Because the way we read is always changing in this way and others, a poet once dreamed of a writing as resistant to change as metal. He was old, he cried, and about the light and shadow of the changing earth on which his body lay he cried, “That is no country for old men.” Funnily, he had a name homophonic with “Yates,” and in his hard Yates poem he sang,
Once out of nature I shall never take
My bodily form from any natural thing,
But such a form as Grecian goldsmiths make
Of hammered gold.
And yes: framed here on your monitor, The Yates does look lapidary, hammered into a permanent place in a permanent image. But compare the original image with my photoshopped version and you’ll understand that the lapidary look is only an effect of artifice and temporal confusion. Next to an image of a vanishing cloud of smoke, an image of a stone building looks immortal by comparison. The symbolism of this particular building’s Renaissance architecture, too, is an evocation in stone of ideas like traditional. But a tradition expressed within an image must have originated outside the image, before the image existed, while on the other hand the image’s work of evocation can begin only within the image. First an artist envisions an empty frame, and only then does it begin to fill itself with picture. Look up, for instance, to the dappling light near the top of The Yates where smoke seems to touch and fill and then withdraw from shadowed stone. It’s the pictured dapple, only, that hurts your heart. And as to you with the hurting heart who take your picture from an upper-story window, you have set up your camera on the Express’s side of the street, where nothing is still.
Leave the camera there and descend. Cross from the single hard-edged shadow of your building into the unclear polyshadow of the smoke. Approach the still glass front of The Yates along the roadway where Syracuse’s slow light is moving a horse and a tall-helmeted policeman into position. Step between the horse and the policeman. The light reflected from their bodies will help you when you begin looking into the window.
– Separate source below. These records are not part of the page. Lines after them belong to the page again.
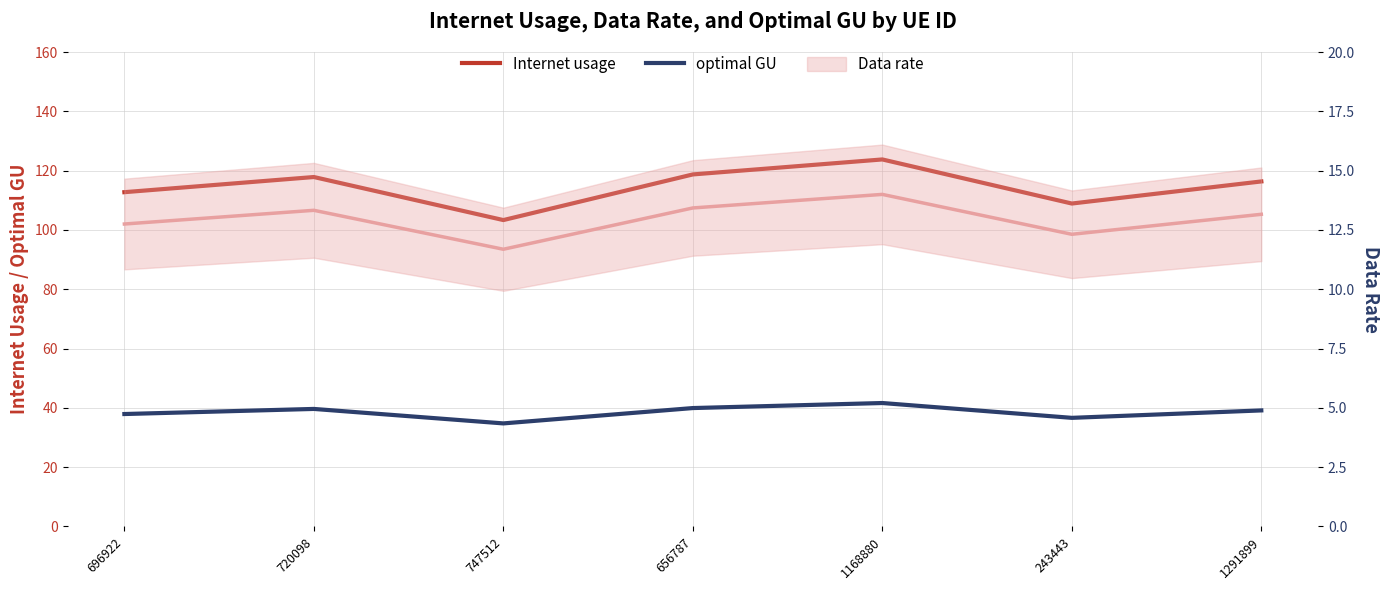

At which label does optimal GU reach its peak?

1168880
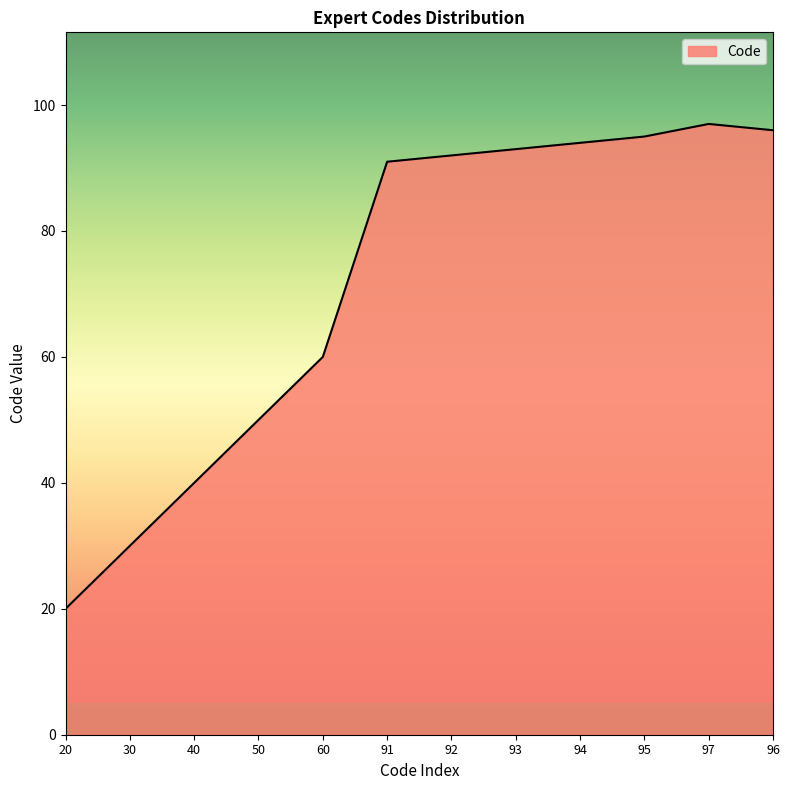

True or false: there are more than 2 points higher than both neighbors.

False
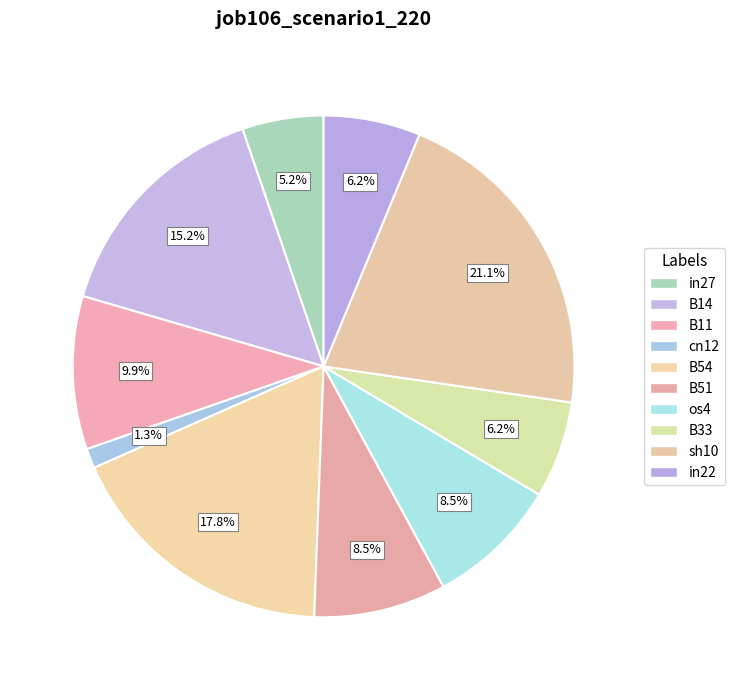

How many slices are in this pie chart?

10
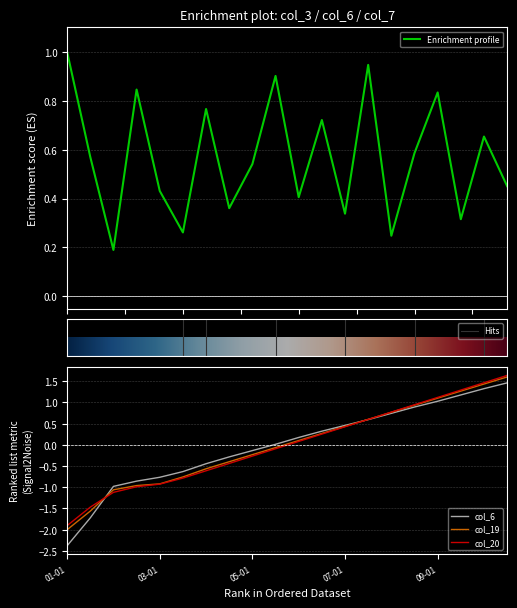

How many times do col_19 and col_7 cross each other?

2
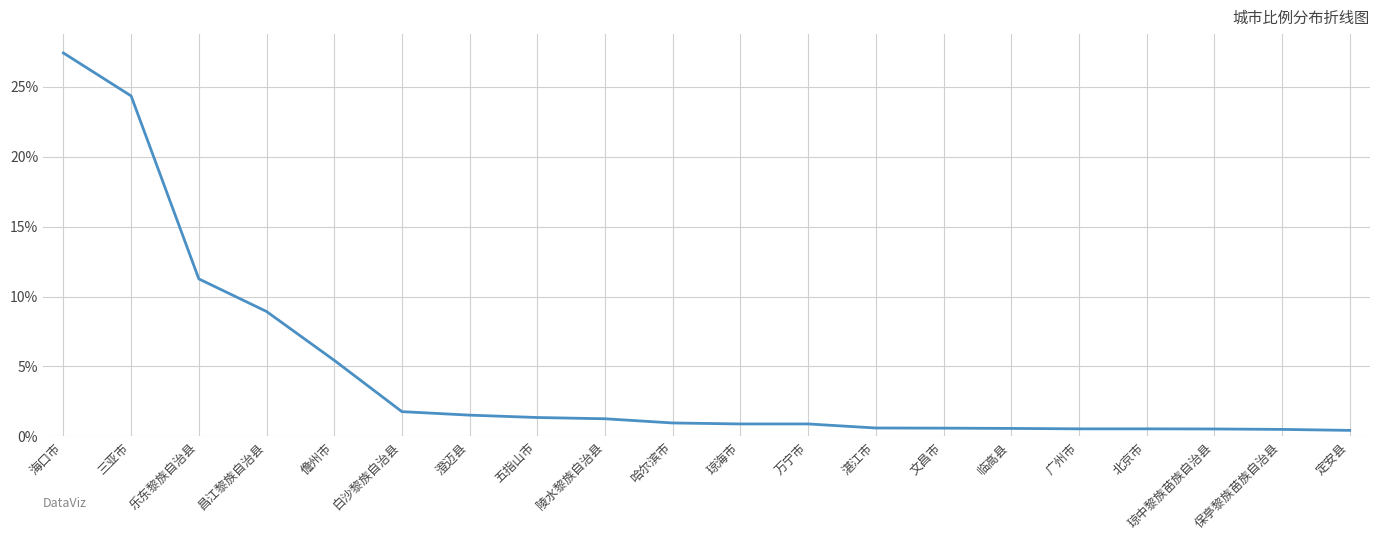

Is it true that the value at 昌江黎族自治县 is 8.9?

True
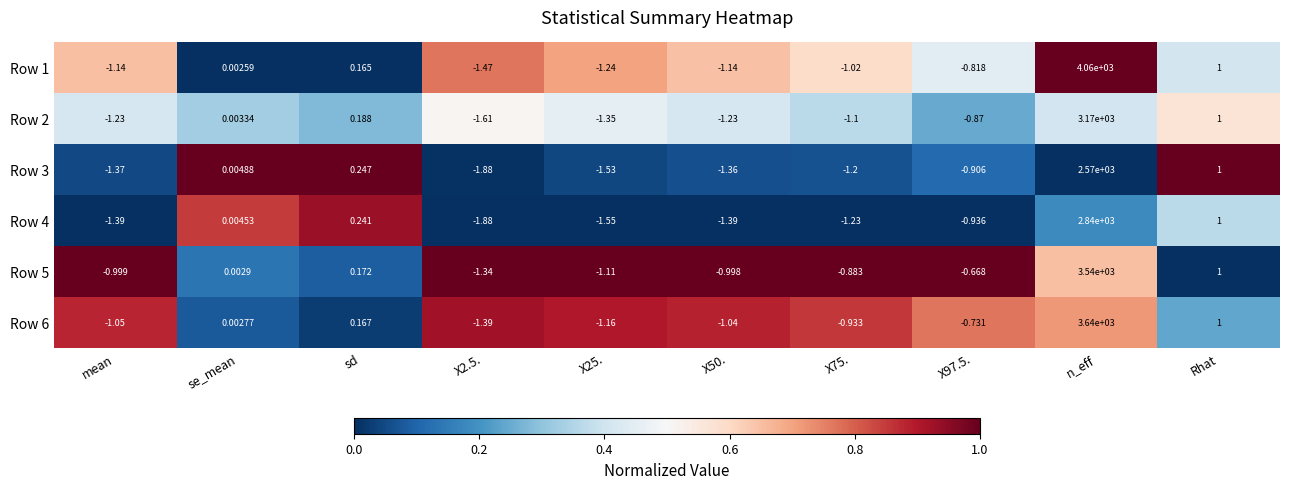

Where does the Row 4 series first go above 0?

se_mean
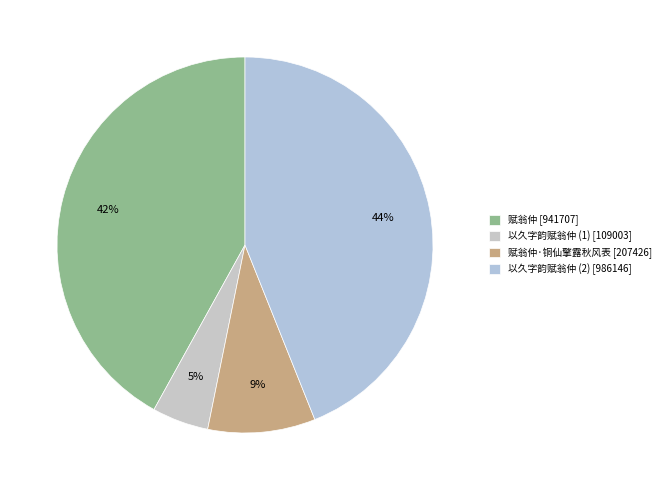

Count the number of slices in the pie.

4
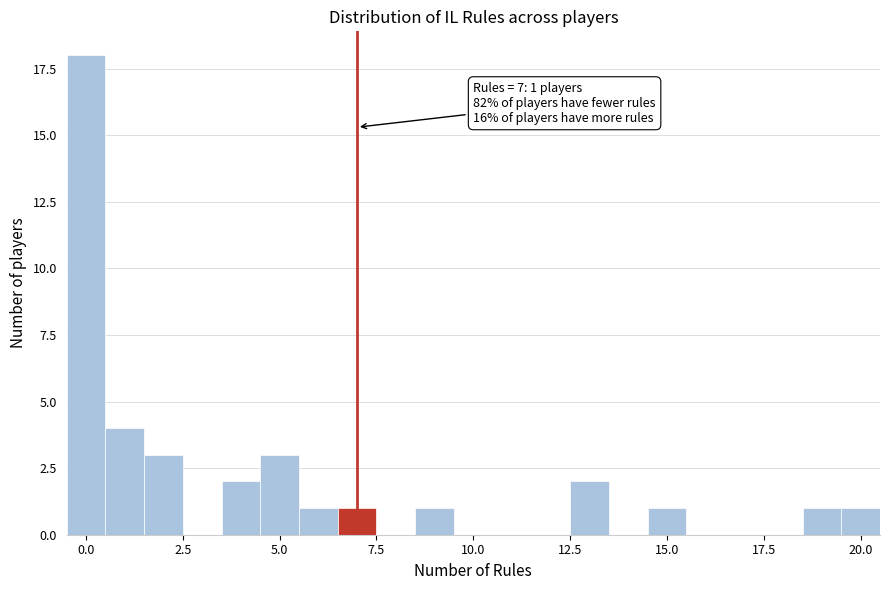

Around what value on the x-axis is the tallest bar? Give the approximate position of its centre, as read against the axis.

0.0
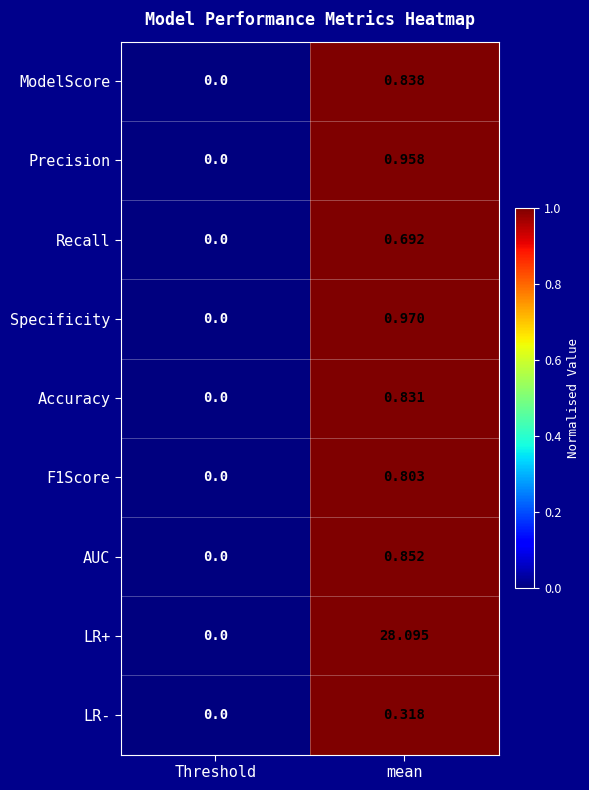

Is the value of ModelScore at mean greater than the value of Specificity at Threshold?

Yes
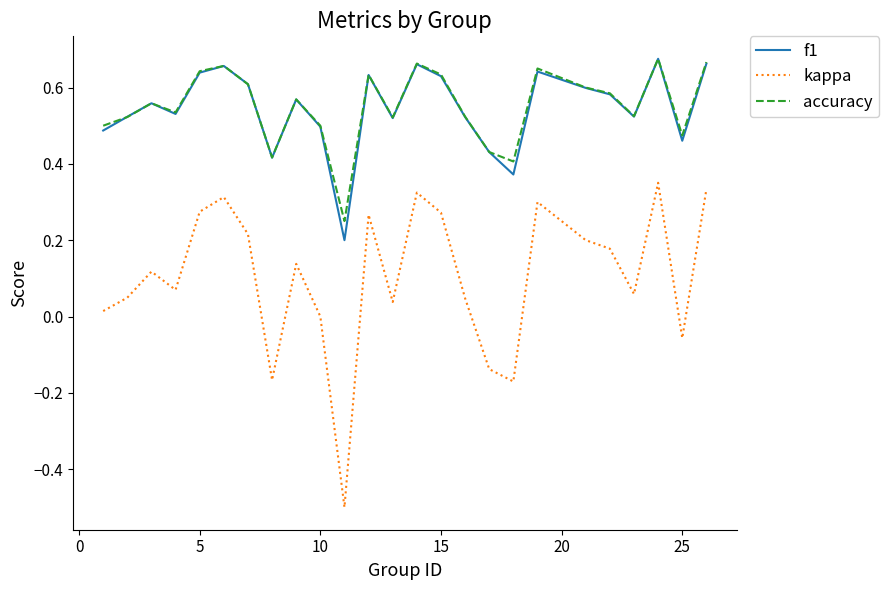

Which series has the widest spread of values?

kappa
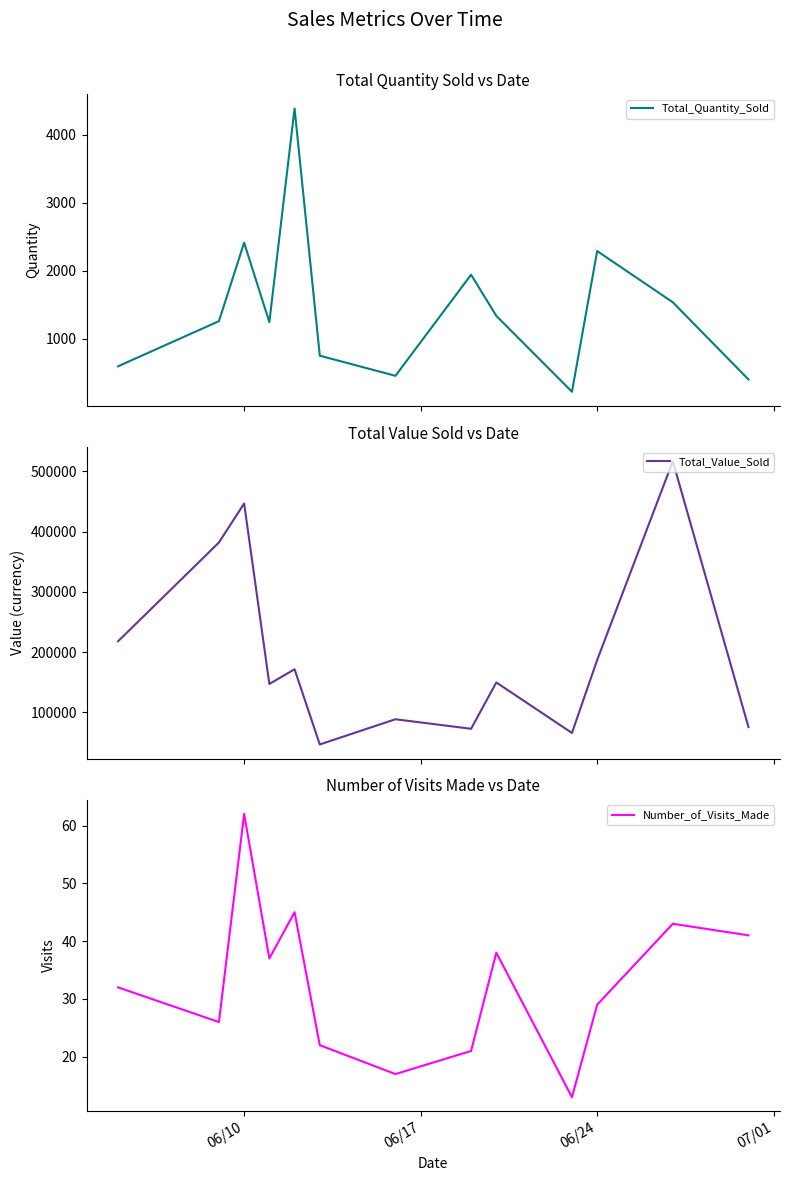

What is the highest value of the Total_Quantity_Sold series?

4386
For now, the window in the image lets you see only two glittering words, The Yates, and a tall-helmeted reflection. While the shadow of the smoke lasts, there will be nothing else. But when the shadow moves off and the Express is gone and the dark glass is restored to full reflectivity, the Syracuse light may unseal its record. And then, under glass in the smoky light that once illuminated the dead, you may see that you too have been changed by passages over you of cloud and light.